Input data —
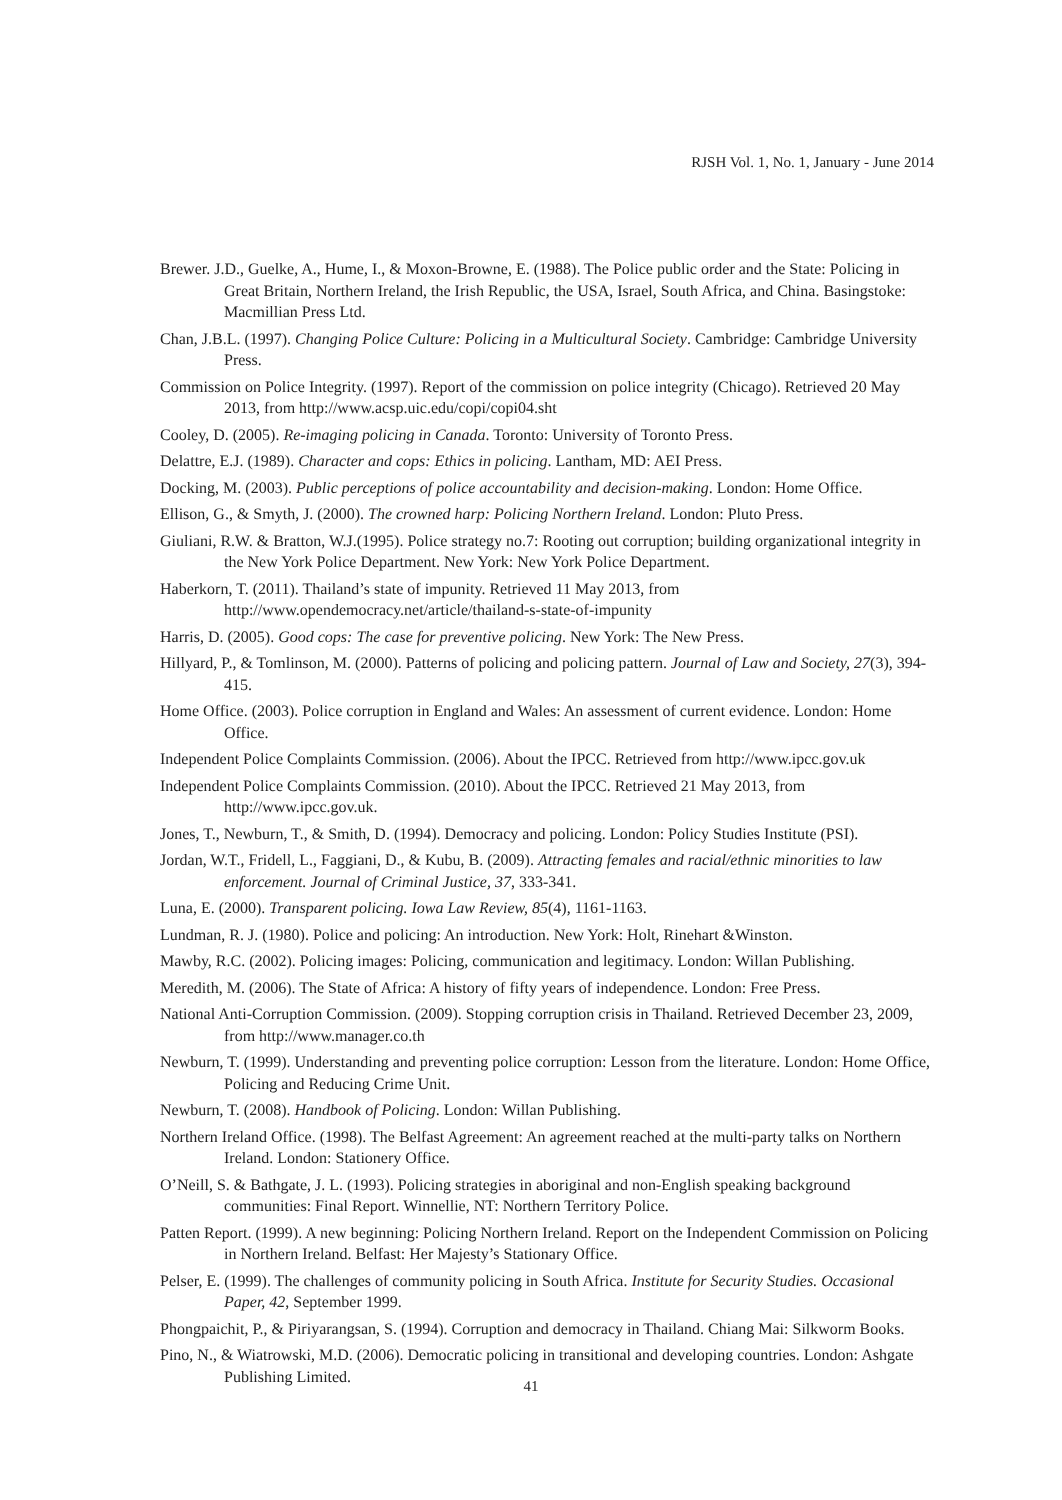RJSH Vol. 1, No. 1, January - June 2014
Brewer. J.D., Guelke, A., Hume, I., & Moxon-Browne, E. (1988). The Police public order and the State: Policing in Great Britain, Northern Ireland, the Irish Republic, the USA, Israel, South Africa, and China. Basingstoke: Macmillian Press Ltd.
Chan, J.B.L. (1997). Changing Police Culture: Policing in a Multicultural Society. Cambridge: Cambridge University Press.
Commission on Police Integrity. (1997). Report of the commission on police integrity (Chicago). Retrieved 20 May 2013, from http://www.acsp.uic.edu/copi/copi04.sht
Cooley, D. (2005). Re-imaging policing in Canada. Toronto: University of Toronto Press.
Delattre, E.J. (1989). Character and cops: Ethics in policing. Lantham, MD: AEI Press.
Docking, M. (2003). Public perceptions of police accountability and decision-making. London: Home Office.
Ellison, G., & Smyth, J. (2000). The crowned harp: Policing Northern Ireland. London: Pluto Press.
Giuliani, R.W. & Bratton, W.J.(1995). Police strategy no.7: Rooting out corruption; building organizational integrity in the New York Police Department. New York: New York Police Department.
Haberkorn, T. (2011). Thailand’s state of impunity. Retrieved 11 May 2013, from http://www.opendemocracy.net/article/thailand-s-state-of-impunity
Harris, D. (2005). Good cops: The case for preventive policing. New York: The New Press.
Hillyard, P., & Tomlinson, M. (2000). Patterns of policing and policing pattern. Journal of Law and Society, 27(3), 394-415.
Home Office. (2003). Police corruption in England and Wales: An assessment of current evidence. London: Home Office.
Independent Police Complaints Commission. (2006). About the IPCC. Retrieved from http://www.ipcc.gov.uk
Independent Police Complaints Commission. (2010). About the IPCC. Retrieved 21 May 2013, from http://www.ipcc.gov.uk.
Jones, T., Newburn, T., & Smith, D. (1994). Democracy and policing. London: Policy Studies Institute (PSI).
Jordan, W.T., Fridell, L., Faggiani, D., & Kubu, B. (2009). Attracting females and racial/ethnic minorities to law enforcement. Journal of Criminal Justice, 37, 333-341.
Luna, E. (2000). Transparent policing. Iowa Law Review, 85(4), 1161-1163.
Lundman, R. J. (1980). Police and policing: An introduction. New York: Holt, Rinehart &Winston.
Mawby, R.C. (2002). Policing images: Policing, communication and legitimacy. London: Willan Publishing.
Meredith, M. (2006). The State of Africa: A history of fifty years of independence. London: Free Press.
National Anti-Corruption Commission. (2009). Stopping corruption crisis in Thailand. Retrieved December 23, 2009, from http://www.manager.co.th
Newburn, T. (1999). Understanding and preventing police corruption: Lesson from the literature. London: Home Office, Policing and Reducing Crime Unit.
Newburn, T. (2008). Handbook of Policing. London: Willan Publishing.
Northern Ireland Office. (1998). The Belfast Agreement: An agreement reached at the multi-party talks on Northern Ireland. London: Stationery Office.
O’Neill, S. & Bathgate, J. L. (1993). Policing strategies in aboriginal and non-English speaking background communities: Final Report. Winnellie, NT: Northern Territory Police.
Patten Report. (1999). A new beginning: Policing Northern Ireland. Report on the Independent Commission on Policing in Northern Ireland. Belfast: Her Majesty’s Stationary Office.
Pelser, E. (1999). The challenges of community policing in South Africa. Institute for Security Studies. Occasional Paper, 42, September 1999.
Phongpaichit, P., & Piriyarangsan, S. (1994). Corruption and democracy in Thailand. Chiang Mai: Silkworm Books.
Pino, N., & Wiatrowski, M.D. (2006). Democratic policing in transitional and developing countries. London: Ashgate Publishing Limited.
41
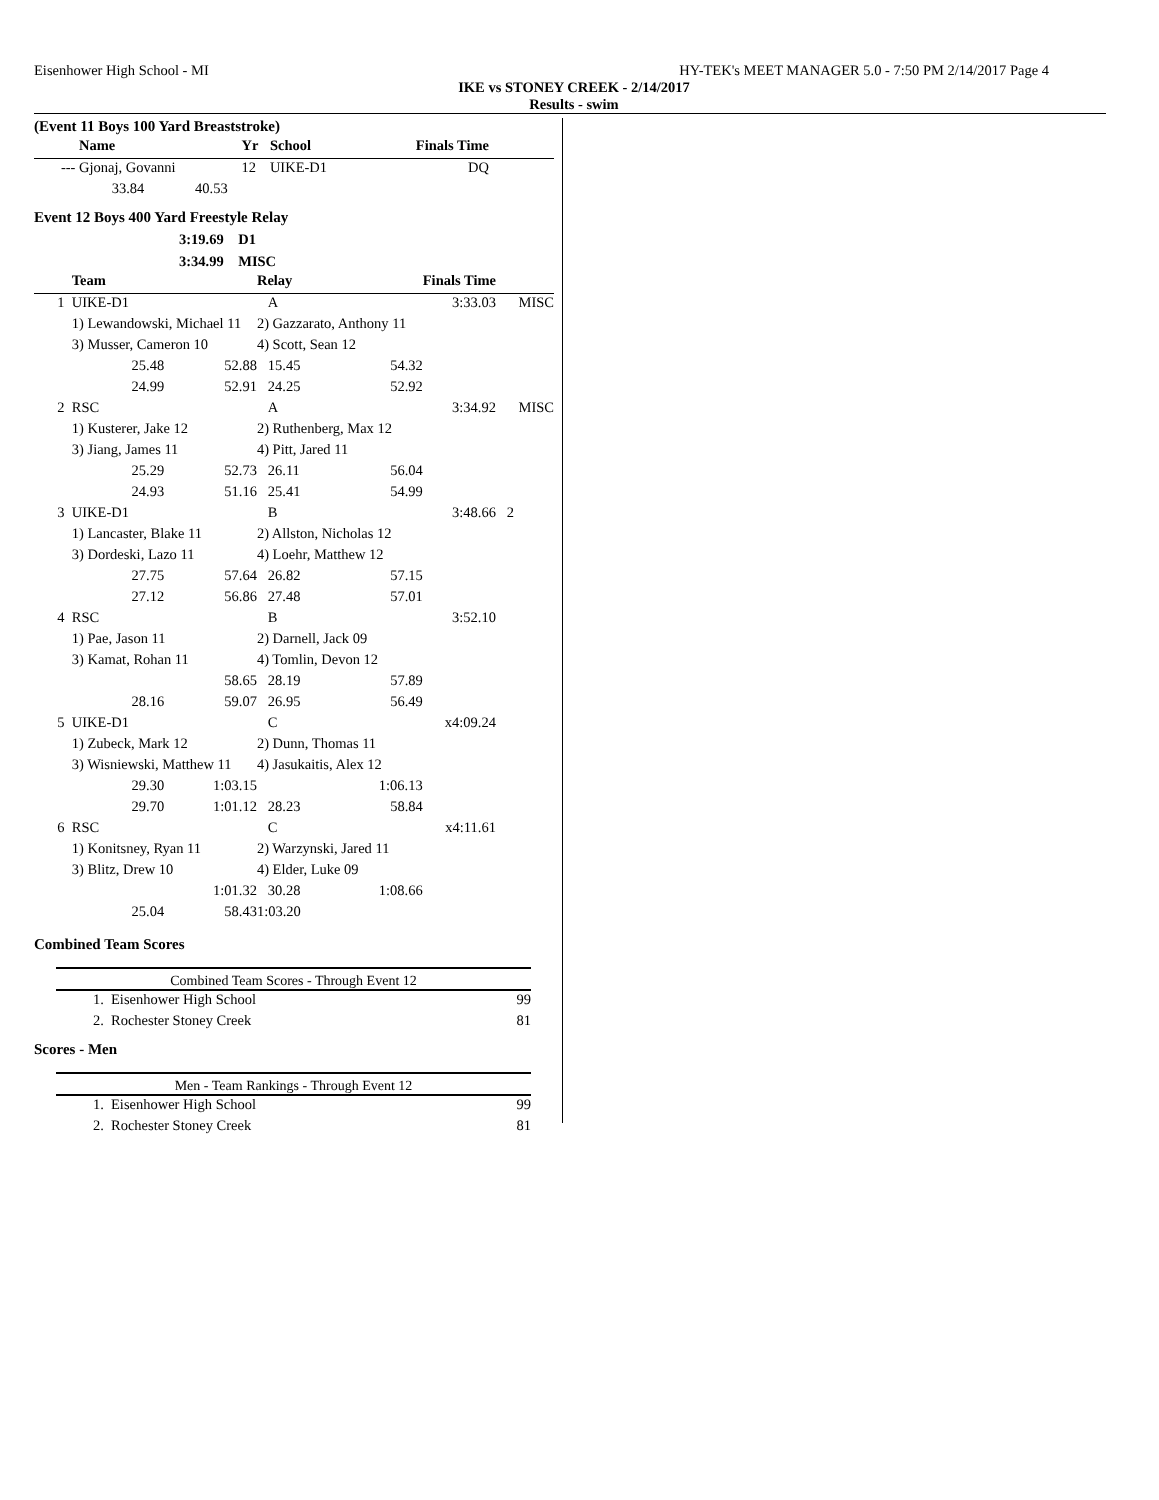Eisenhower High School - MI HY-TEK's MEET MANAGER 5.0 - 7:50 PM 2/14/2017 Page 4
IKE vs STONEY CREEK - 2/14/2017
Results - swim
(Event 11 Boys 100 Yard Breaststroke)
| | Name | Yr | School | Finals Time | |
| --- | --- | --- | --- | --- | --- |
| --- | Gjonaj, Govanni | 12 | UIKE-D1 | DQ | |
| | 33.84 40.53 | | | | |
Event 12 Boys 400 Yard Freestyle Relay
3:19.69 D1
3:34.99 MISC
| | Team | | Relay | | Finals Time | |
| --- | --- | --- | --- | --- | --- | --- |
| 1 | UIKE-D1 | | A | | 3:33.03 | MISC |
| | 1) Lewandowski, Michael 11 | | 2) Gazzarato, Anthony 11 | | | |
| | 3) Musser, Cameron 10 | | 4) Scott, Sean 12 | | | |
| | 25.48 | 52.88 | 15.45 | 54.32 | | |
| | 24.99 | 52.91 | 24.25 | 52.92 | | |
| 2 | RSC | | A | | 3:34.92 | MISC |
| | 1) Kusterer, Jake 12 | | 2) Ruthenberg, Max 12 | | | |
| | 3) Jiang, James 11 | | 4) Pitt, Jared 11 | | | |
| | 25.29 | 52.73 | 26.11 | 56.04 | | |
| | 24.93 | 51.16 | 25.41 | 54.99 | | |
| 3 | UIKE-D1 | | B | | 3:48.66 | 2 |
| | 1) Lancaster, Blake 11 | | 2) Allston, Nicholas 12 | | | |
| | 3) Dordeski, Lazo 11 | | 4) Loehr, Matthew 12 | | | |
| | 27.75 | 57.64 | 26.82 | 57.15 | | |
| | 27.12 | 56.86 | 27.48 | 57.01 | | |
| 4 | RSC | | B | | 3:52.10 | |
| | 1) Pae, Jason 11 | | 2) Darnell, Jack 09 | | | |
| | 3) Kamat, Rohan 11 | | 4) Tomlin, Devon 12 | | | |
| | | 58.65 | 28.19 | 57.89 | | |
| | 28.16 | 59.07 | 26.95 | 56.49 | | |
| 5 | UIKE-D1 | | C | | x4:09.24 | |
| | 1) Zubeck, Mark 12 | | 2) Dunn, Thomas 11 | | | |
| | 3) Wisniewski, Matthew 11 | | 4) Jasukaitis, Alex 12 | | | |
| | 29.30 | 1:03.15 | | 1:06.13 | | |
| | 29.70 | 1:01.12 | 28.23 | 58.84 | | |
| 6 | RSC | | C | | x4:11.61 | |
| | 1) Konitsney, Ryan 11 | | 2) Warzynski, Jared 11 | | | |
| | 3) Blitz, Drew 10 | | 4) Elder, Luke 09 | | | |
| | | 1:01.32 | 30.28 | 1:08.66 | | |
| | 25.04 | 58.43 | 1:03.20 | | | |
Combined Team Scores
Combined Team Scores - Through Event 12
| 1. | Eisenhower High School | 99 |
| 2. | Rochester Stoney Creek | 81 |
Scores - Men
Men - Team Rankings - Through Event 12
| 1. | Eisenhower High School | 99 |
| 2. | Rochester Stoney Creek | 81 |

What to produce — Using the data above, reproduce exactly the lines from the line that contains "Luna, E. (2000)." through the line that contains "Mawby, R.C. (2002).", including both.

Answer for this exercise —
Luna, E. (2000). Transparent policing. Iowa Law Review, 85(4), 1161-1163.
Lundman, R. J. (1980). Police and policing: An introduction. New York: Holt, Rinehart &Winston.
Mawby, R.C. (2002). Policing images: Policing, communication and legitimacy. London: Willan Publishing.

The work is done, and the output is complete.